Bach, Vibe, Kidmose, Ulla, Kristensen, Hanne L., Edelenbos, Merete
Journal of agricultural and food chemistry 2015 v.63 no.44 pp. 9803-9811
Daucus carota, carrots, climate, cropping systems, dry matter content, food quality, fructose, glucose, heat sums, organic foods, organic production, polyacetylenes, roots, sensory properties, sucrose, terpenoids
The eating quality of carrots (Daucus carota L.) was investigated to evaluate the impact of cropping systems (one conventional and three organic systems) and growing years (2007, 2008, and 2009) on root size, chemical composition, and sensory quality.

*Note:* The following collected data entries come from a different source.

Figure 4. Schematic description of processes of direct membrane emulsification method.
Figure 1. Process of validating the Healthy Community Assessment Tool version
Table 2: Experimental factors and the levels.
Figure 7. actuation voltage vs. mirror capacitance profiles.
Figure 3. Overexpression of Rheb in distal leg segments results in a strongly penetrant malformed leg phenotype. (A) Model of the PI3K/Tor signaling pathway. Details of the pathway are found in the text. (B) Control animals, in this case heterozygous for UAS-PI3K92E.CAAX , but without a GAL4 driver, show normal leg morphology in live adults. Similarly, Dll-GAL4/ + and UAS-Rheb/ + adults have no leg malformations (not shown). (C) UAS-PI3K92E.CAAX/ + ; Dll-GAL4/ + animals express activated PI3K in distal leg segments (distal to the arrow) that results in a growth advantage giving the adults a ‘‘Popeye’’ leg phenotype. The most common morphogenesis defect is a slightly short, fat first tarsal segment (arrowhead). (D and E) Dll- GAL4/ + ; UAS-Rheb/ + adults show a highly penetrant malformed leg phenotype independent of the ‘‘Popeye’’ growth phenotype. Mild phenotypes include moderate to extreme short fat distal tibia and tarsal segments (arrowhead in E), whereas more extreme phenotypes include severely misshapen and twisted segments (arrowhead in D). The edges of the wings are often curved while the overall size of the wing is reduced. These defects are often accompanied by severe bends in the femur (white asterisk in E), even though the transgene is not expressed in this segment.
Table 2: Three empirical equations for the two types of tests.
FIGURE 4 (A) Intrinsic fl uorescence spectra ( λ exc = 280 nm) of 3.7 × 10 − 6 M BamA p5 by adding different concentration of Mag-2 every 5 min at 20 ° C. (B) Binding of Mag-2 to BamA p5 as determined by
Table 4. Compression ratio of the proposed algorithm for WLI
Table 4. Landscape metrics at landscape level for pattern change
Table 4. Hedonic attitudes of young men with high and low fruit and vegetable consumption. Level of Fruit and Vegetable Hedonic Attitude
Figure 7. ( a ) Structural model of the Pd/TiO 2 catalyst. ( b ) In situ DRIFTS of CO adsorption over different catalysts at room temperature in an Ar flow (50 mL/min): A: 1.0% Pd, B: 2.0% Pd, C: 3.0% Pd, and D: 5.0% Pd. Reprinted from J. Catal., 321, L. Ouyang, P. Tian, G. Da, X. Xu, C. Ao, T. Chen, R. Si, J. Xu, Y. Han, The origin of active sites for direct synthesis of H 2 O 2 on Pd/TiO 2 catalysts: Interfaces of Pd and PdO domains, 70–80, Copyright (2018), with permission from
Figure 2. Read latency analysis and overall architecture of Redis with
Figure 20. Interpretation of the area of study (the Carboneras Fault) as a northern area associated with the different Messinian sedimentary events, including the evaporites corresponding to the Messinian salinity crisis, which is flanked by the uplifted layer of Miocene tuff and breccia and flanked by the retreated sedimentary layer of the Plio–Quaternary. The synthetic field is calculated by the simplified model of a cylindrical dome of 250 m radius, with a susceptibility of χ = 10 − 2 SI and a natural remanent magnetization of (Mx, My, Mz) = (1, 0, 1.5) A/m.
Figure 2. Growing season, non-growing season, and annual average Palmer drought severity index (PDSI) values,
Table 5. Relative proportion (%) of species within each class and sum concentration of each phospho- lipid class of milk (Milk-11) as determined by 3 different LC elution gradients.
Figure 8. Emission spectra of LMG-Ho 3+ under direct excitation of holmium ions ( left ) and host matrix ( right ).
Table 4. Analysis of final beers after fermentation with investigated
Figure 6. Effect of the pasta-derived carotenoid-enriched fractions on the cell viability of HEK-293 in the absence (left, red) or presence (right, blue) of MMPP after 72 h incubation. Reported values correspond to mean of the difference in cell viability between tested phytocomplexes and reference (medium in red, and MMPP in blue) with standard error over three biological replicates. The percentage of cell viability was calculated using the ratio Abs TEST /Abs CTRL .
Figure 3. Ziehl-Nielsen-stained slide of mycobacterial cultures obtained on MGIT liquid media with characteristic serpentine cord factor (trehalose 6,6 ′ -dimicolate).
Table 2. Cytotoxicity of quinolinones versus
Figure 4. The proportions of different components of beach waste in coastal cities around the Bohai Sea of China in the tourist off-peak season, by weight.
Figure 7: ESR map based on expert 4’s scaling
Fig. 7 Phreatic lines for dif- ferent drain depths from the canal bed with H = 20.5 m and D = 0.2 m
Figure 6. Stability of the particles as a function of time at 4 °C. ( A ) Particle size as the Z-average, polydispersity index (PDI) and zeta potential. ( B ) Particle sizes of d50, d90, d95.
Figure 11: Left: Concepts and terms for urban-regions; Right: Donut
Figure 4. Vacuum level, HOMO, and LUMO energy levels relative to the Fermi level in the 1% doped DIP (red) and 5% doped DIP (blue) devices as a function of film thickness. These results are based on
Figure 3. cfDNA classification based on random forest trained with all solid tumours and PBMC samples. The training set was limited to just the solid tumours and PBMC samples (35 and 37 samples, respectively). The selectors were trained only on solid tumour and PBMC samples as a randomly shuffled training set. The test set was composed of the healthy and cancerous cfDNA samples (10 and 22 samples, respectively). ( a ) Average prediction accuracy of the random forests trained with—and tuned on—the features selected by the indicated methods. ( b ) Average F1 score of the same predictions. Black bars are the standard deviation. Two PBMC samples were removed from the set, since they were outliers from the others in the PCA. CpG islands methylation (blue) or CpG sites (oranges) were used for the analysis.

The content of dry matter, sugars, polyacetylenes, and terpenes as well as the sensory quality and root size were related to the climate during the three growing years. A higher global radiation and a higher temperature sum in 2009 as compared to 2007 and 2008 resulted in larger roots, higher contents of dry matter, sucrose, total sugars, and total polyacetylenes, and lower contents of terpenes, fructose, and glucose. No differences were found between conventional and organic carrots with regard to the investigated parameters. This result shows that organically grown carrots have the same eating quality as conventionally grown carrots, while being produced in a more sustainable way.